Directions for this task: Rewrite the text lines of the data below with every "dans" replaced by "in" and nothing else changed. Leave the pictures out of your answer.

Information:
----------

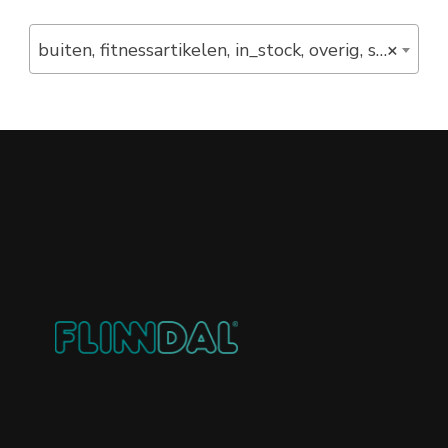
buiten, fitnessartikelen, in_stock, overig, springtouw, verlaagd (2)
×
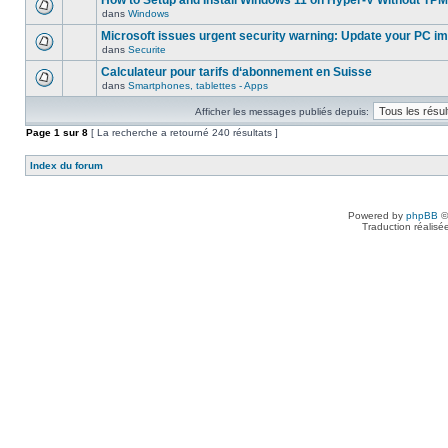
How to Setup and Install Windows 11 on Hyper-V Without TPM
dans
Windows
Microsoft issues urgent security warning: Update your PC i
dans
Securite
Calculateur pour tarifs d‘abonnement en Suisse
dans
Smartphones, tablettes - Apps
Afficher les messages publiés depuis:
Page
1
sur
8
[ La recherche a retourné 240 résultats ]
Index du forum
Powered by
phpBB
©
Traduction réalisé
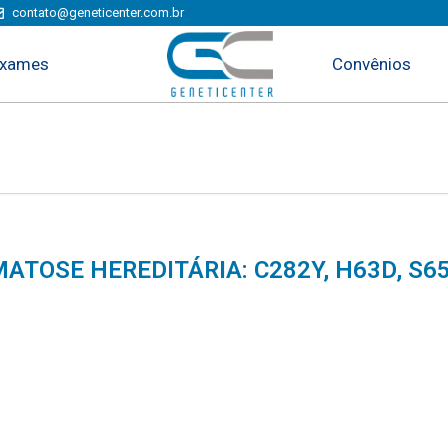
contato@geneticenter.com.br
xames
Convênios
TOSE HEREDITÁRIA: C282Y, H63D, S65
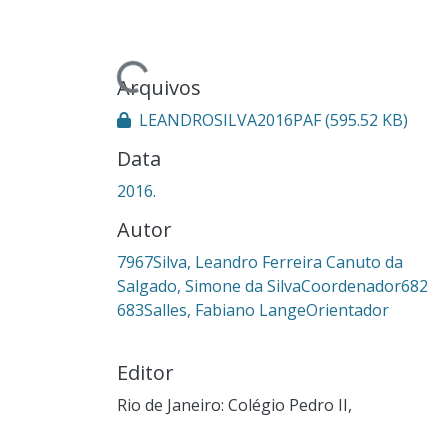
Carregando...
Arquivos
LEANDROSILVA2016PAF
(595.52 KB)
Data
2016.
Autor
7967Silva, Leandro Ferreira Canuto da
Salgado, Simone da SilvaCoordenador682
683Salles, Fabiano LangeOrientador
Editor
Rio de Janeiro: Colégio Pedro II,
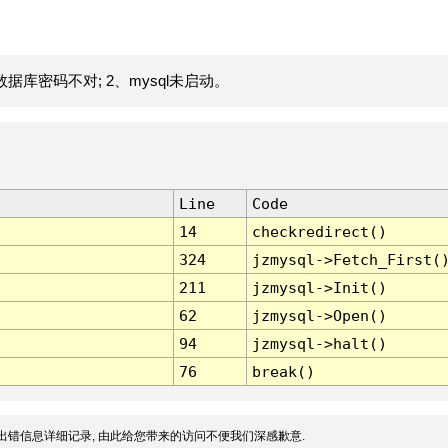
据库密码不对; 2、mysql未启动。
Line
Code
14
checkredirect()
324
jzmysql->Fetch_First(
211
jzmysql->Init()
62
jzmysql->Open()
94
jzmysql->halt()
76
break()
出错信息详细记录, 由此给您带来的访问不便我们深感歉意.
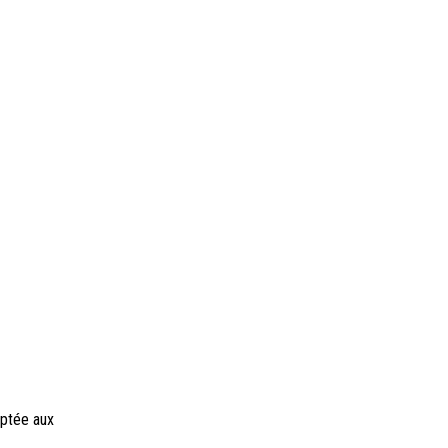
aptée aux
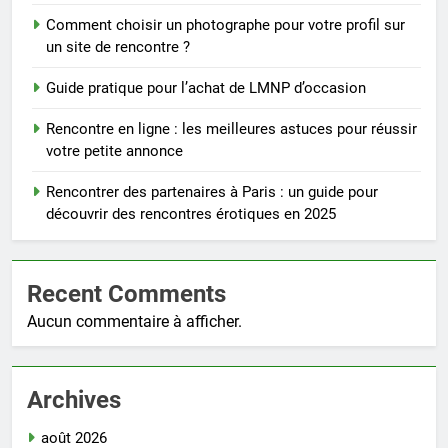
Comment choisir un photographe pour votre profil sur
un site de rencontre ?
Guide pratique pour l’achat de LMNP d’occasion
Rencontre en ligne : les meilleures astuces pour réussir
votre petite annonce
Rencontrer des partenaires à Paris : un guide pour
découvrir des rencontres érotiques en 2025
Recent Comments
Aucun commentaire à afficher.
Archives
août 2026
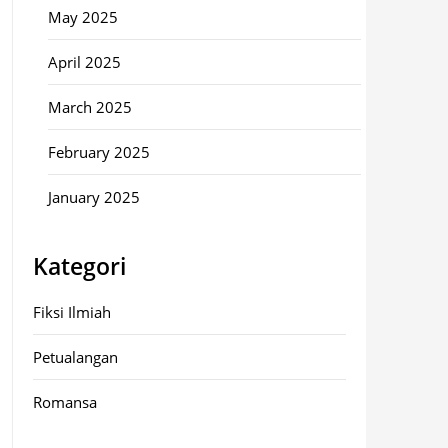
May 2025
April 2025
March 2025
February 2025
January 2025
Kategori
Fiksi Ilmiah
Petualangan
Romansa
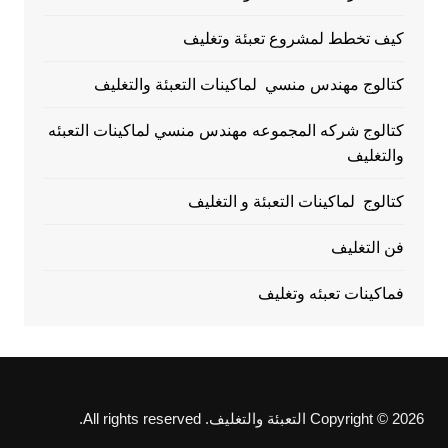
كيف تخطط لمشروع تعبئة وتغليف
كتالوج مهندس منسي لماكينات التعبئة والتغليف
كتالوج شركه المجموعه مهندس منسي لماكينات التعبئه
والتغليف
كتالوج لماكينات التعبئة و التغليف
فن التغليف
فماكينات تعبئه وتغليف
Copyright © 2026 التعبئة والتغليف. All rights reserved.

----------

Answer for the task:
buiten, fitnessartikelen, in_stock, overig, springtouw, verlaagd (2)
×
How to Setup and Install Windows 11 on Hyper-V Without TPM
in
Windows
Microsoft issues urgent security warning: Update your PC i
in
Securite
Calculateur pour tarifs d‘abonnement en Suisse
in
Smartphones, tablettes - Apps
Afficher les messages publiés depuis:
Page
1
sur
8
[ La recherche a retourné 240 résultats ]
Index du forum
Powered by
phpBB
©
Traduction réalisé
contato@geneticenter.com.br
xames
Convênios
TOSE HEREDITÁRIA: C282Y, H63D, S65
Carregando...
Arquivos
LEANDROSILVA2016PAF
(595.52 KB)
Data
2016.
Autor
7967Silva, Leandro Ferreira Canuto da
Salgado, Simone da SilvaCoordenador682
683Salles, Fabiano LangeOrientador
Editor
Rio de Janeiro: Colégio Pedro II,
据库密码不对; 2、mysql未启动。
Line
Code
14
checkredirect()
324
jzmysql->Fetch_First(
211
jzmysql->Init()
62
jzmysql->Open()
94
jzmysql->halt()
76
break()
出错信息详细记录, 由此给您带来的访问不便我们深感歉意.
aptée aux
Comment choisir un photographe pour votre profil sur
un site de rencontre ?
Guide pratique pour l’achat de LMNP d’occasion
Rencontre en ligne : les meilleures astuces pour réussir
votre petite annonce
Rencontrer des partenaires à Paris : un guide pour
découvrir des rencontres érotiques en 2025
Recent Comments
Aucun commentaire à afficher.
Archives
août 2026
May 2025
April 2025
March 2025
February 2025
January 2025
Kategori
Fiksi Ilmiah
Petualangan
Romansa
كيف تخطط لمشروع تعبئة وتغليف
كتالوج مهندس منسي لماكينات التعبئة والتغليف
كتالوج شركه المجموعه مهندس منسي لماكينات التعبئه
والتغليف
كتالوج لماكينات التعبئة و التغليف
فن التغليف
فماكينات تعبئه وتغليف
Copyright © 2026 التعبئة والتغليف. All rights reserved.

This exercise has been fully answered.